- May 16, 2016
- Posted by: Health Care Payment Learning & Action Network
- Category: Blog
Health care payment systems are undergoing a dramatic transformation, shifting away from traditional fee-for-service models and toward those that better reward providers for the quality of care they deliver to their patients, rather than the volume. One of the vehicles driving this change has been the emergence of Alternative Payment Models (APMs). These APMs are transforming how payers and providers work together, because they require mutually agreed-upon goals and collaborative efforts to achieve cost and quality targets.
On the spectrum of APMs, population-based payment (PBP) models are the most comprehensive. A key strategy for moving from volume to value, these models reward providers for meeting population-level targets. The core premise of a PBP model is that providers are accountable for patient-centric care for a specific population over a fixed timeframe and across the full continuum of care.
PBP models reside in Categories 3 and 4 of the APM Framework developed by the LAN’s Alternative Payment Model Framework and Progress Tracking Work Group. PBP models in both categories hold providers accountable for the full continuum of patient care, from preventive to end-of-life care. The models are structured in a way that encourage providers to deliver high-quality, well-coordinated, person-centered care within a defined population-based budget.
Aligning payer principles and practices
To make these wins a reality, alignment among public and private payers on principles, practices, and key elements of methodology, when possible, will help to make participation in PBP models an attractive proposition for providers. Alignment should alleviate a pressing provider problem, namely, the administrative burden of responding to the varying requirements of multiple payer models. Unfortunately, differences in the ways the elements of PBP models are implemented in the public and private sectors—and even within a single market—vary considerably and often lack alignment. The resulting administrative burden is distracting and without value to the patients these models serve. the LAN’s PBP Work Group is addressing four priority areas essential to accelerating adoption of PBP models: patient attribution, financial benchmarking, data sharing, and performance measurement. By developing a multi-stakeholder approach, the PBP Work Group hopes to increase the adoption and long-term success of PBP models by ensuring payers and providers are working together to identify and address barriers to implementation.
Attributing patients to providers
Patient attribution, the process of identifying the population that a provider organization is agreeing to be accountable for, is a fundamental element of PBP models that makes it possible for the provider organization to proactively and effectively manage care and costs for the covered population. When it is available, patient self-reported information about the provider they consider to be their regular personal doctor should be considered the gold standard for attribution. However, if patient self-reported information is unavailable, empirical evidence strongly supports the accuracy of attribution through careful and systematic use of claims or encounter data. The PBP Work Group’s Patient Attribution White Paper highlights ten recommendations to guide the attribution process.
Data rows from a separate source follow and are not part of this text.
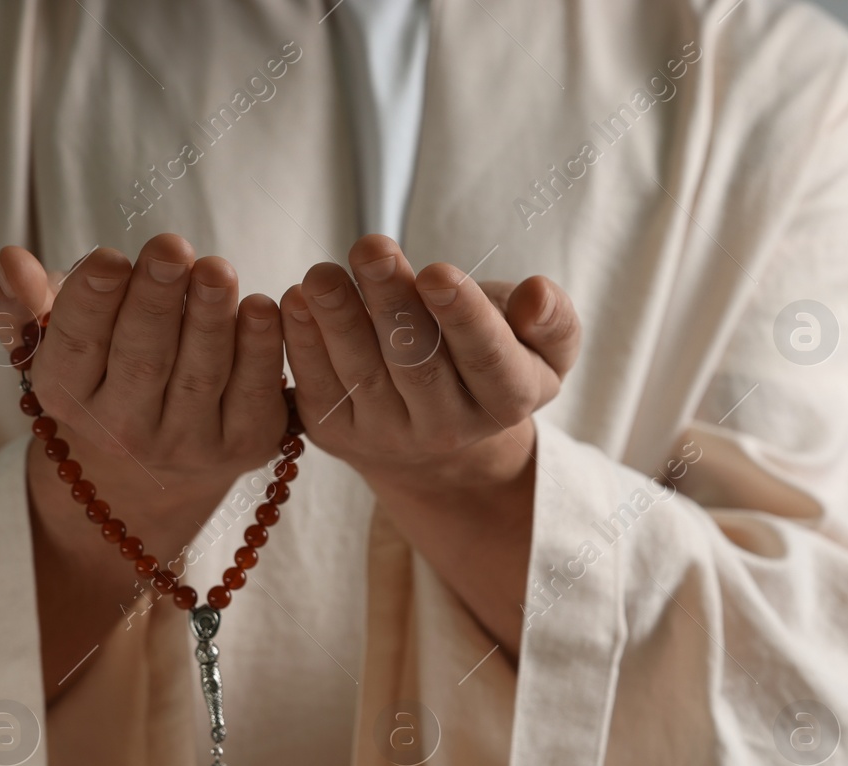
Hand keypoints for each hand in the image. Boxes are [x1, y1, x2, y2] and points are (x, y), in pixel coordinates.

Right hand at [0, 234, 287, 693]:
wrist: (154, 468)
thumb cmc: (100, 371)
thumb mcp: (48, 337)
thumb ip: (18, 299)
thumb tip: (10, 262)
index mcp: (66, 397)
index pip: (75, 347)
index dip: (92, 303)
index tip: (110, 257)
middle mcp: (125, 430)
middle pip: (142, 360)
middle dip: (157, 301)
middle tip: (171, 248)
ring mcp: (189, 445)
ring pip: (199, 377)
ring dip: (210, 320)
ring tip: (217, 269)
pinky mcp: (246, 446)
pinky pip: (253, 394)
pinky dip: (261, 351)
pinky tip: (264, 308)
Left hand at [277, 234, 580, 494]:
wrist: (440, 426)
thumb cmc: (494, 357)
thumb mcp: (544, 344)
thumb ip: (553, 320)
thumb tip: (537, 295)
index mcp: (506, 401)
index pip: (487, 359)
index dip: (462, 317)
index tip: (438, 272)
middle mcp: (448, 430)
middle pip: (418, 365)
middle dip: (392, 304)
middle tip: (372, 248)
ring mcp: (389, 436)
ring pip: (362, 375)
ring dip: (338, 321)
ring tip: (324, 274)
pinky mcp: (337, 433)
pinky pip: (317, 386)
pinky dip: (303, 343)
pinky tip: (295, 301)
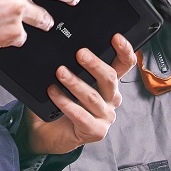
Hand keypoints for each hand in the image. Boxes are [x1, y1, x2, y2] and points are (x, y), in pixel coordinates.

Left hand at [24, 33, 133, 154]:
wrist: (45, 133)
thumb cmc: (58, 103)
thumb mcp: (67, 81)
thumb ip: (71, 66)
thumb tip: (62, 48)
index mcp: (109, 84)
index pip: (125, 65)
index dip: (125, 50)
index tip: (116, 37)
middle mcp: (111, 99)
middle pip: (110, 79)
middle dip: (95, 64)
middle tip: (80, 53)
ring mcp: (105, 116)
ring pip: (93, 97)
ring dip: (75, 83)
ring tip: (60, 72)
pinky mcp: (96, 131)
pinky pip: (81, 115)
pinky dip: (65, 103)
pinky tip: (54, 93)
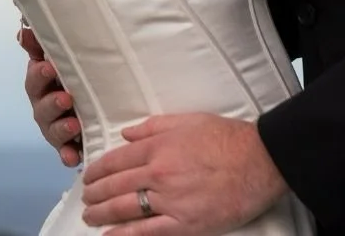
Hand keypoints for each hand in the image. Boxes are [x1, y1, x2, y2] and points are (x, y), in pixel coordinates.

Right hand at [20, 24, 82, 166]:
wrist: (97, 101)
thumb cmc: (75, 74)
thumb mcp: (63, 56)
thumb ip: (43, 44)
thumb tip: (23, 29)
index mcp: (43, 83)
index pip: (35, 78)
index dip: (39, 73)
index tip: (49, 67)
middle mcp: (45, 106)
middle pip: (41, 107)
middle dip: (51, 103)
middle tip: (66, 97)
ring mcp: (55, 128)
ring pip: (53, 130)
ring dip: (61, 128)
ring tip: (75, 124)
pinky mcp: (69, 146)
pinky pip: (66, 153)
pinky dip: (69, 155)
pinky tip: (74, 157)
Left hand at [81, 113, 286, 233]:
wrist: (258, 161)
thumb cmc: (227, 138)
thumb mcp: (188, 120)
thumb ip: (153, 126)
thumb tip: (127, 133)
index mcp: (159, 146)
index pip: (117, 160)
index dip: (97, 170)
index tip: (88, 176)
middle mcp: (158, 173)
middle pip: (115, 186)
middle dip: (94, 193)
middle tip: (85, 198)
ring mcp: (169, 200)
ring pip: (124, 209)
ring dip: (101, 214)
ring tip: (90, 216)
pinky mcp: (183, 224)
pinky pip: (146, 232)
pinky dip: (123, 235)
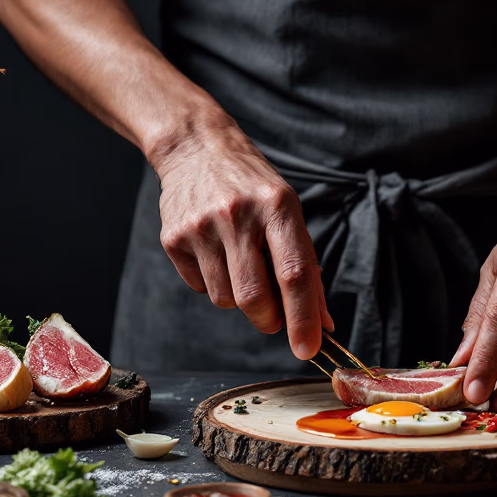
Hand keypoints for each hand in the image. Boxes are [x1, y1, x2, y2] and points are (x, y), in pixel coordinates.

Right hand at [153, 108, 333, 360]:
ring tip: (240, 263)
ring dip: (239, 298)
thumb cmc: (252, 185)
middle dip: (269, 320)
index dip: (303, 318)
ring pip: (225, 299)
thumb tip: (323, 323)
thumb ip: (306, 267)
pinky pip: (199, 288)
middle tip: (274, 316)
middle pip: (254, 297)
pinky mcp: (173, 238)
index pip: (293, 274)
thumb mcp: (288, 211)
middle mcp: (237, 215)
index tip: (308, 349)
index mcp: (277, 206)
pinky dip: (213, 283)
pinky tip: (215, 252)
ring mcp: (201, 226)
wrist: (196, 147)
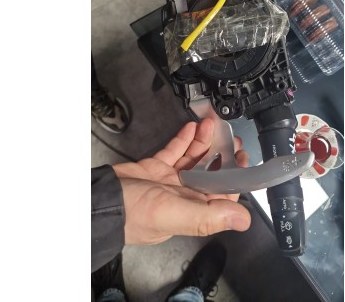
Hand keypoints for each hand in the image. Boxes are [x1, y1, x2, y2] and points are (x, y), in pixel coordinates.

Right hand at [112, 118, 250, 244]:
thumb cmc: (134, 214)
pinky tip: (192, 128)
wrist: (100, 200)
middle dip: (222, 155)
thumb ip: (209, 217)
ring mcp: (169, 181)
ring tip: (211, 125)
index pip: (223, 194)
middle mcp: (184, 196)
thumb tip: (244, 221)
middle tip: (230, 137)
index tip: (242, 157)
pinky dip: (183, 140)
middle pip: (210, 173)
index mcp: (193, 210)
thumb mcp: (175, 214)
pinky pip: (174, 152)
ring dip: (204, 142)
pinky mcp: (154, 168)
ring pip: (193, 160)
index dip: (235, 176)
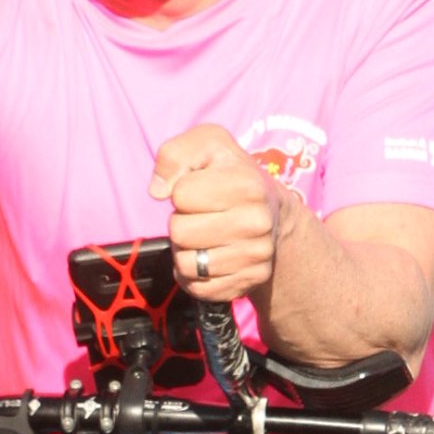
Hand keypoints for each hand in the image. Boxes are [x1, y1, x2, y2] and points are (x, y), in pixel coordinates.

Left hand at [150, 122, 286, 306]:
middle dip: (182, 222)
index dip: (182, 191)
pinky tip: (210, 257)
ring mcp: (255, 256)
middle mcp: (257, 222)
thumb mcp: (208, 145)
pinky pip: (197, 287)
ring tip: (205, 236)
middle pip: (179, 232)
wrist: (274, 214)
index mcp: (248, 185)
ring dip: (186, 250)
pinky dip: (195, 275)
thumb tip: (158, 190)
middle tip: (202, 216)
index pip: (180, 195)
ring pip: (186, 264)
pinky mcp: (247, 283)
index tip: (201, 190)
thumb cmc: (232, 175)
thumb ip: (175, 154)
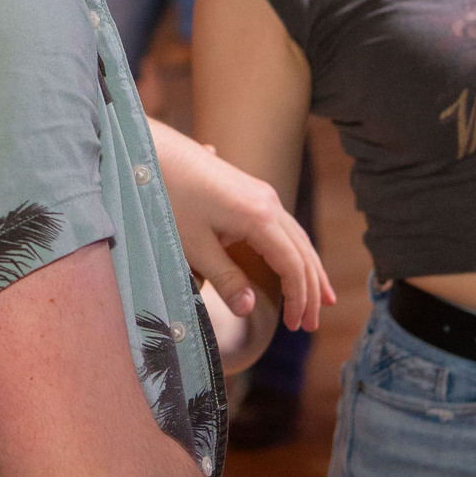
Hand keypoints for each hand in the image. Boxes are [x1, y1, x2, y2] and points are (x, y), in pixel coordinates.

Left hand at [153, 126, 328, 330]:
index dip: (298, 298)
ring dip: (308, 270)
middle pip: (303, 251)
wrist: (154, 151)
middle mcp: (269, 203)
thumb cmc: (169, 197)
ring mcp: (261, 194)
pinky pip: (283, 227)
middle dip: (311, 289)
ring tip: (321, 298)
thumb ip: (224, 278)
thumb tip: (249, 309)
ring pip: (297, 237)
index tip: (298, 325)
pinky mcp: (250, 192)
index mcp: (259, 217)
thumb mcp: (193, 245)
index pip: (293, 265)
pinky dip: (294, 251)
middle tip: (312, 323)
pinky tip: (296, 264)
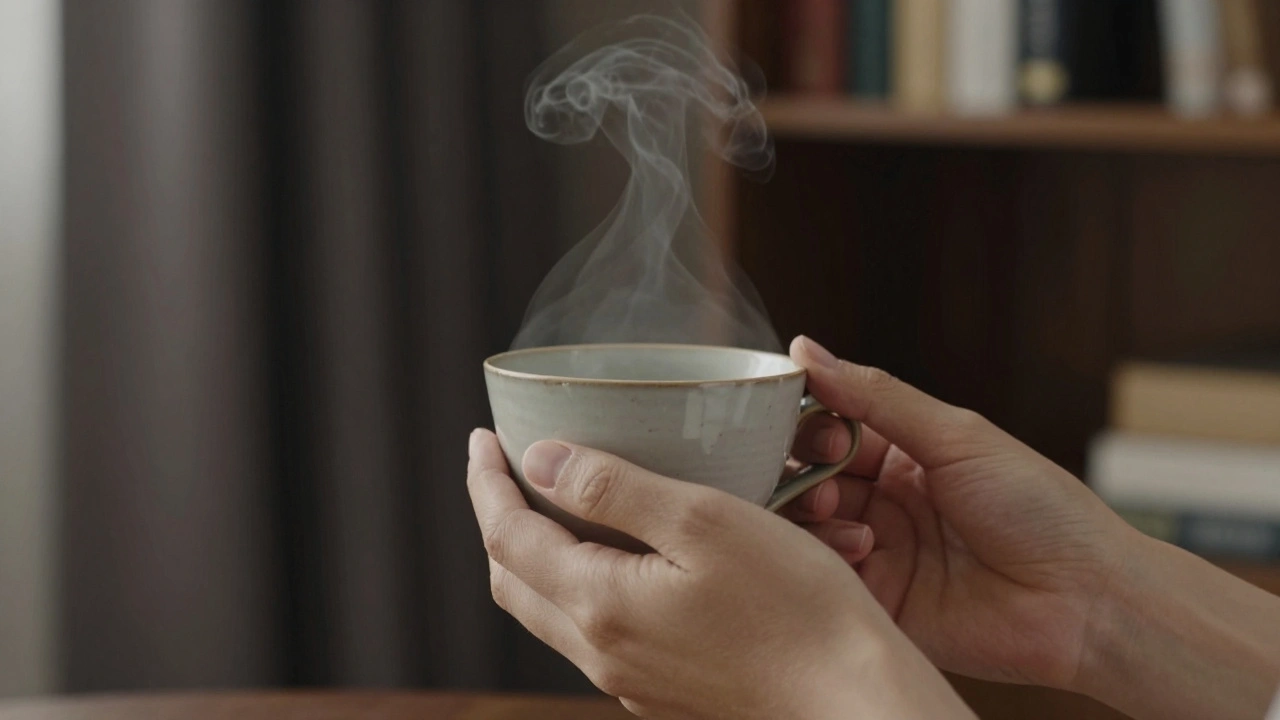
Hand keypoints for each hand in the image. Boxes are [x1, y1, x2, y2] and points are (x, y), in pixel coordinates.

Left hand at [466, 428, 974, 719]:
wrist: (854, 700)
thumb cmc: (797, 607)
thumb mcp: (704, 521)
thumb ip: (613, 489)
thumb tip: (540, 462)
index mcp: (599, 605)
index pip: (506, 537)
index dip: (485, 483)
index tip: (482, 439)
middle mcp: (602, 652)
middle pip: (514, 579)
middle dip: (499, 518)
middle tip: (505, 467)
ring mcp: (630, 679)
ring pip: (549, 610)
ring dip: (535, 553)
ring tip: (552, 503)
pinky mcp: (662, 689)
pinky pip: (592, 632)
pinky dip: (577, 583)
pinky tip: (615, 556)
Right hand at [783, 336, 1131, 690]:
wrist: (1086, 601)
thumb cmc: (1040, 510)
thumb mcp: (956, 436)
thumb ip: (875, 397)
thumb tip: (805, 351)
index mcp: (906, 455)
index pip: (829, 427)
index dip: (808, 422)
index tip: (806, 421)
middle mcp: (887, 502)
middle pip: (808, 475)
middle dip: (800, 468)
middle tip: (822, 471)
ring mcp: (880, 553)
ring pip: (808, 525)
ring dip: (812, 508)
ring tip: (838, 508)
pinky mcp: (878, 603)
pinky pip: (826, 574)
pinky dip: (829, 554)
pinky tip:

Assessing financial benchmarks
Setting appropriate benchmarks in a PBP model is essential to their success. These benchmarks need to reflect the priorities of purchasers, payers, patients, and communities to reduce health care spending in a timely manner and a realistic assessment of the pace at which providers can make the changes needed. Establishing and maintaining financial benchmarks, while important to all stakeholders, requires a fundamentally different relationship between payers and providers. At the outset, the need for transparency and trust between both groups is paramount. Both must have a mutual understanding of risk-sharing parameters and the target of the financial benchmark, as well as the ability to adapt to unforeseen events, such as the approval of a new blockbuster drug.
The PBP Work Group’s Financial Benchmarking White Paper provides a blueprint for establishing and updating financial benchmarks in PBP models, with a discussion of approaches to risk adjustment. We recommend payers and providers create a shared goal to move away from historic provider benchmarks to regional and, ultimately, national benchmarks over a period of time. One issue for consideration is the time it takes to converge on a regional or national benchmark. During that time, provider organizations may succeed, improve, or fail based on performance. Meeting the financial benchmark is one measure of success.
PBP Work Group members recently released a draft Performance Measurement White Paper and are developing a draft Data Sharing White Paper. The draft Performance Measurement White Paper is open for public comment through May 23. Together, the recommendations in the Work Group’s papers provide a solid foundation to address key barriers to accelerating PBP model adoption. As providers and payers reinvent their relationship and reinvest in effective and sustainable ways to serve their shared constituencies, PBP models can deliver on their promise of high-value, patient-centric care.
Please note that guest blogs from Guiding Committee and Work Group members represent the views of the individual authors and do not represent official positions of the Guiding Committee, Work Groups, CAMH, or CMS.
Glenn Steele, Jr.
Mr. Steele serves as co-chair of the Health Care Payment Learning & Action Network’s Population-Based Payment Work Group. He is Chairman of xG Health Solutions, an independently operated venture launched by Geisinger Health System to help health care organizations create value and improve quality by leveraging Geisinger intellectual property and expertise on issues such as population-health data analytics, care management, and health information technology.